● Your task
Find every line in the data that contains the word "electric". Return each of those lines.

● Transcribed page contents
= = = = =

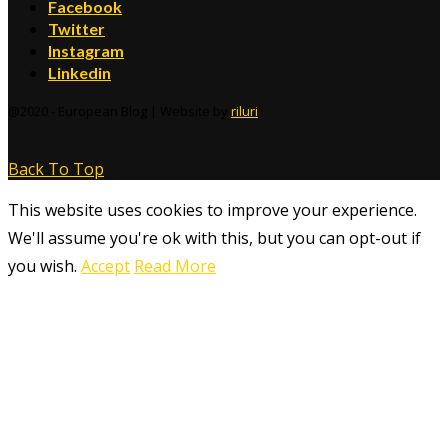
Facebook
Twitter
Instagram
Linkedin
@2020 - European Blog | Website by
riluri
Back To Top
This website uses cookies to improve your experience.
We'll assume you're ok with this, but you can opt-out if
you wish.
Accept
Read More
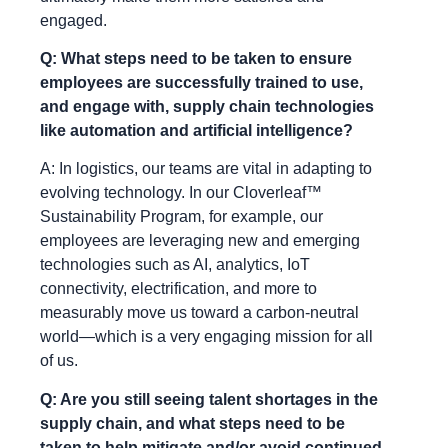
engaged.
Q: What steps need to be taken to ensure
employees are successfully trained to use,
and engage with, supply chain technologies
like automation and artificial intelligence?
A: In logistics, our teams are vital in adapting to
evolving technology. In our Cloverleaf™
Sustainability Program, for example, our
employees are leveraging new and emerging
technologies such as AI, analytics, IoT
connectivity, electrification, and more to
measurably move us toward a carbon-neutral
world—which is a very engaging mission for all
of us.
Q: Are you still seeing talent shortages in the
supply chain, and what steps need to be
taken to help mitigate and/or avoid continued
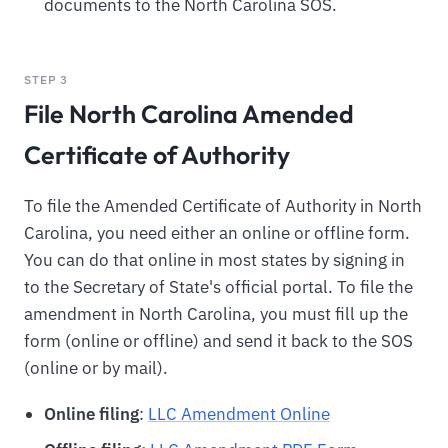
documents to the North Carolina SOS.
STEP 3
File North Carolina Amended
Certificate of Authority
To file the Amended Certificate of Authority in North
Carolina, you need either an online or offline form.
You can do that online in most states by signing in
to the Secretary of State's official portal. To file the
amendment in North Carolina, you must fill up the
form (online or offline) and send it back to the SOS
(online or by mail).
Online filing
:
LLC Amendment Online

= = = = =

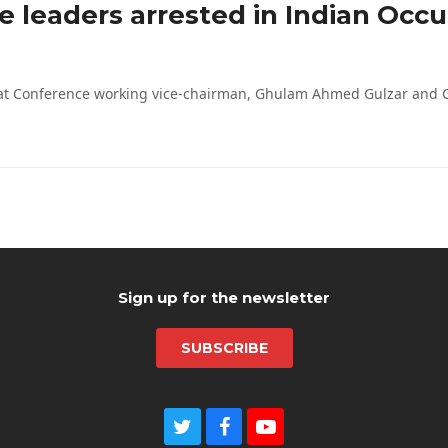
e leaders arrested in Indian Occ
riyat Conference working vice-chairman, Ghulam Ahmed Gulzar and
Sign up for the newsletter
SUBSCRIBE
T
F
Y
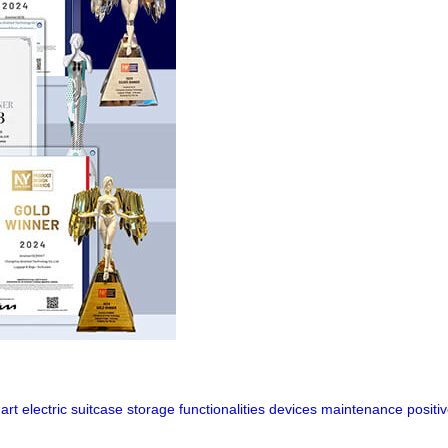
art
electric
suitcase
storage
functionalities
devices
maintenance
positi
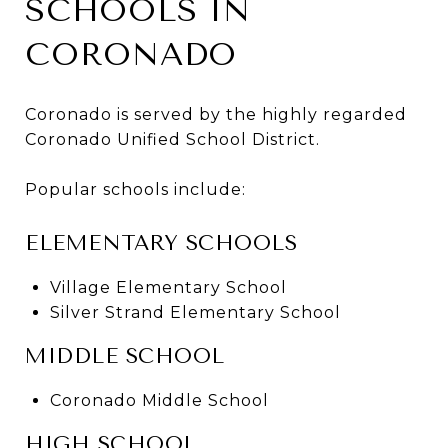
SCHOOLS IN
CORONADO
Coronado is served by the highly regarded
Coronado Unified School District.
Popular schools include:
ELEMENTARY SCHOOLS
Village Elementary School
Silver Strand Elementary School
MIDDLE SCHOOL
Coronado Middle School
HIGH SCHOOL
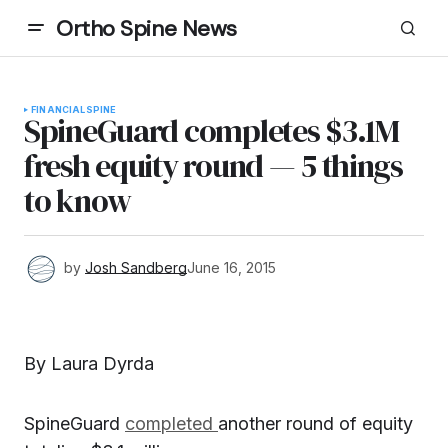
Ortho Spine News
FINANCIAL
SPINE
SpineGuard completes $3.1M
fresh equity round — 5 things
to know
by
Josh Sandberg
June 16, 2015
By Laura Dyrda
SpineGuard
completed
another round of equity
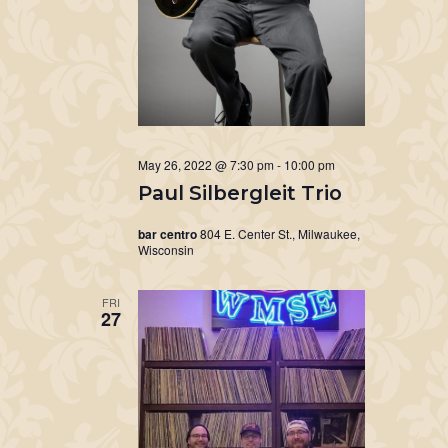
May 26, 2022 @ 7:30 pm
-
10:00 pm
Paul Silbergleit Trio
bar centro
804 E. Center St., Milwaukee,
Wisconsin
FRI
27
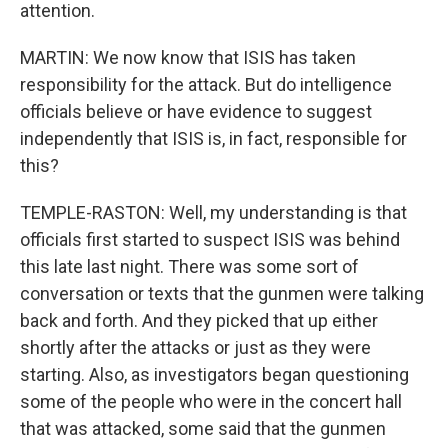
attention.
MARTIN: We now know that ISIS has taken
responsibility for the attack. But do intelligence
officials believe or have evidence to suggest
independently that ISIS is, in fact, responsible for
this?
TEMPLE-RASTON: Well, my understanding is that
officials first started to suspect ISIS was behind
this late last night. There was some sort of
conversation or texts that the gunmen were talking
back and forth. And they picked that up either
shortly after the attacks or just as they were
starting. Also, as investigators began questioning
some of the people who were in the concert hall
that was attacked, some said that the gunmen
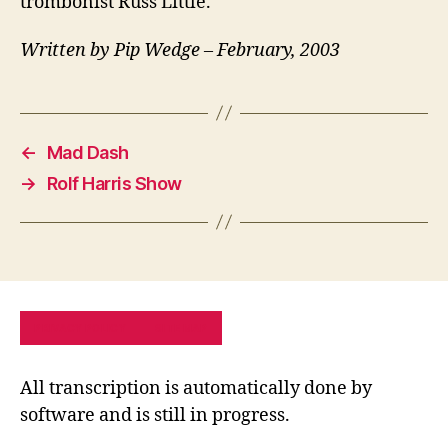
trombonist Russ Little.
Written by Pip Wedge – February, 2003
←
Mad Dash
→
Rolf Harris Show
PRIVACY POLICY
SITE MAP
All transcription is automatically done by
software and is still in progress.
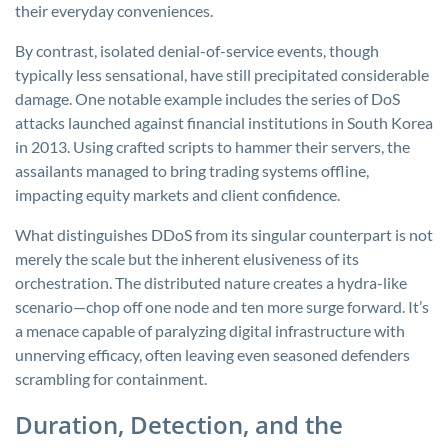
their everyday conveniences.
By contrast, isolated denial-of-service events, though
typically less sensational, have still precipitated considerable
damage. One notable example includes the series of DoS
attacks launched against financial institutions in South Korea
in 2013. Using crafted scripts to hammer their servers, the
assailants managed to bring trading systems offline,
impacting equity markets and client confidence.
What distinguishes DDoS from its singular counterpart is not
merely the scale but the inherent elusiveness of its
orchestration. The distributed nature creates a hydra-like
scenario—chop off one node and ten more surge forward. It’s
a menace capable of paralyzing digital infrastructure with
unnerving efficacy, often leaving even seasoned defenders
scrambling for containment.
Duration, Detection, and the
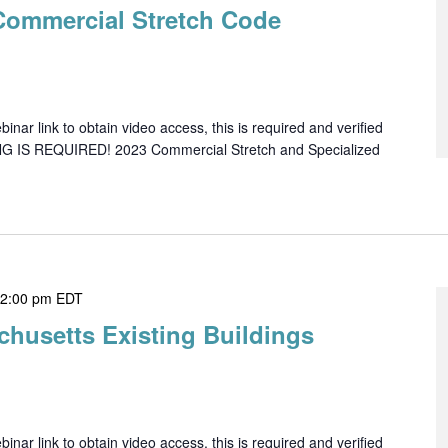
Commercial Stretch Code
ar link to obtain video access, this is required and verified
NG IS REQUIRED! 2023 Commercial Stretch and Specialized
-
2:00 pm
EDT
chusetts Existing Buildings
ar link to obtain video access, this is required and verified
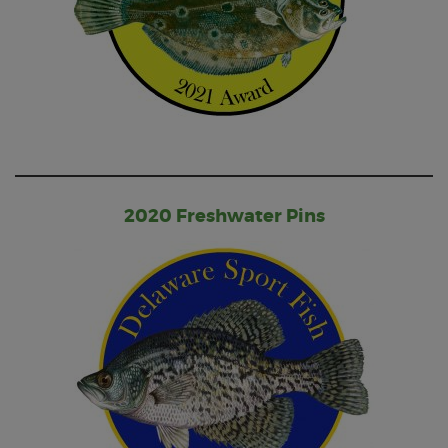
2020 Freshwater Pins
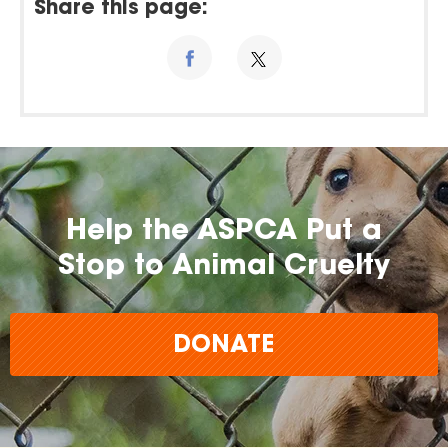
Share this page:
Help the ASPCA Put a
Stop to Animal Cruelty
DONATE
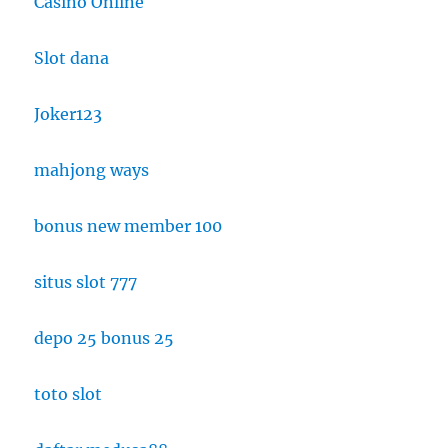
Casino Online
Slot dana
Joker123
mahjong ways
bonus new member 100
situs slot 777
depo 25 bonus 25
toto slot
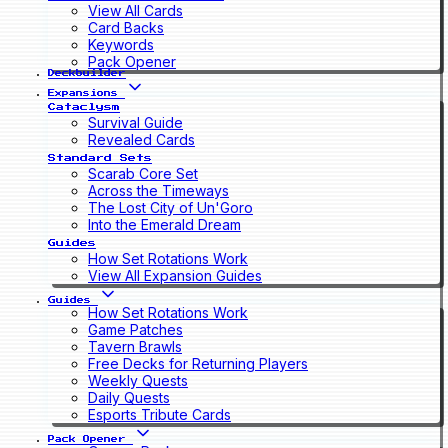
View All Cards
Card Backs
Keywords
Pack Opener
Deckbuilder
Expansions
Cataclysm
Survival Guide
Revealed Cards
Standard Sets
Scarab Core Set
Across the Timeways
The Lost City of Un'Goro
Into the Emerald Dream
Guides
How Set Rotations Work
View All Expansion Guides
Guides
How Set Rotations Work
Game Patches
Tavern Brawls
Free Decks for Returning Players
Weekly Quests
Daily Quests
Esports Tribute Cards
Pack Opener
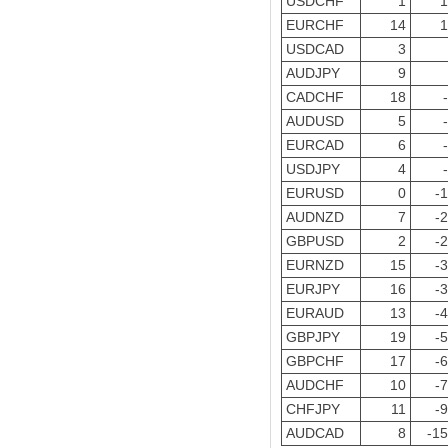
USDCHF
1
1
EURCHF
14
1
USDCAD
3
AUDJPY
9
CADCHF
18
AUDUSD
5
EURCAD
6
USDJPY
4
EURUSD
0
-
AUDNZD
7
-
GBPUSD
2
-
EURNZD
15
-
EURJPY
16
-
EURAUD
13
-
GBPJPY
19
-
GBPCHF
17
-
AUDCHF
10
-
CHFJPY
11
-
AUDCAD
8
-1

= = = = =

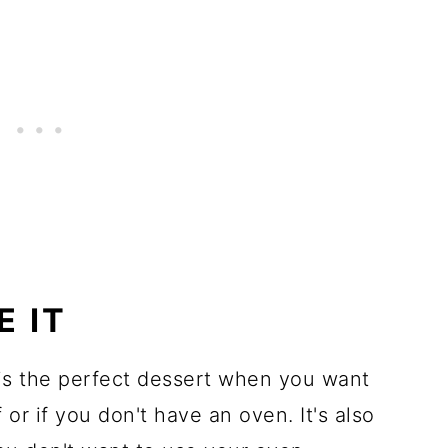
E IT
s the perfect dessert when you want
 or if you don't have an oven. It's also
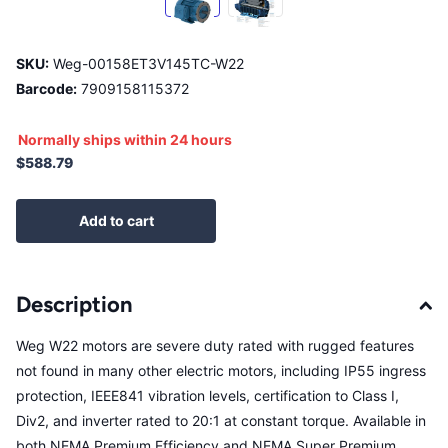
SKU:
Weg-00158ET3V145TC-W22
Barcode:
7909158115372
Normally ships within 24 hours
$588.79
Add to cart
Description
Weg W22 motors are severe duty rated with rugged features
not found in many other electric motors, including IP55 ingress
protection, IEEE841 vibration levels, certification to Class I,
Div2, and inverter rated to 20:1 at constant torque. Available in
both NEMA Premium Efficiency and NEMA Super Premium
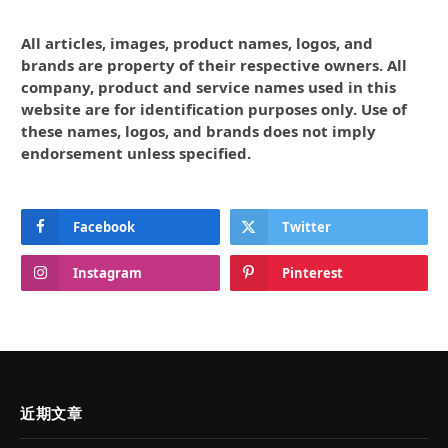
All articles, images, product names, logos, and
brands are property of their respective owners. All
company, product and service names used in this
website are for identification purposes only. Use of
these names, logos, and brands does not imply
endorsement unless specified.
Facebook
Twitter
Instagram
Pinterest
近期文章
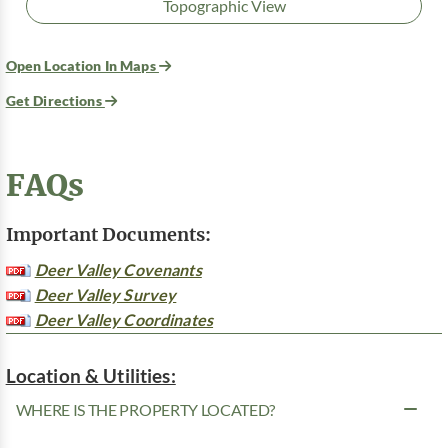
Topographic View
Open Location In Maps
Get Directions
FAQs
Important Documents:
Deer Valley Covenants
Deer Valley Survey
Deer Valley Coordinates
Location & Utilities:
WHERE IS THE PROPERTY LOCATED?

= = = = =

● Answer box
electric
not found in many other electric motors, including IP55 ingress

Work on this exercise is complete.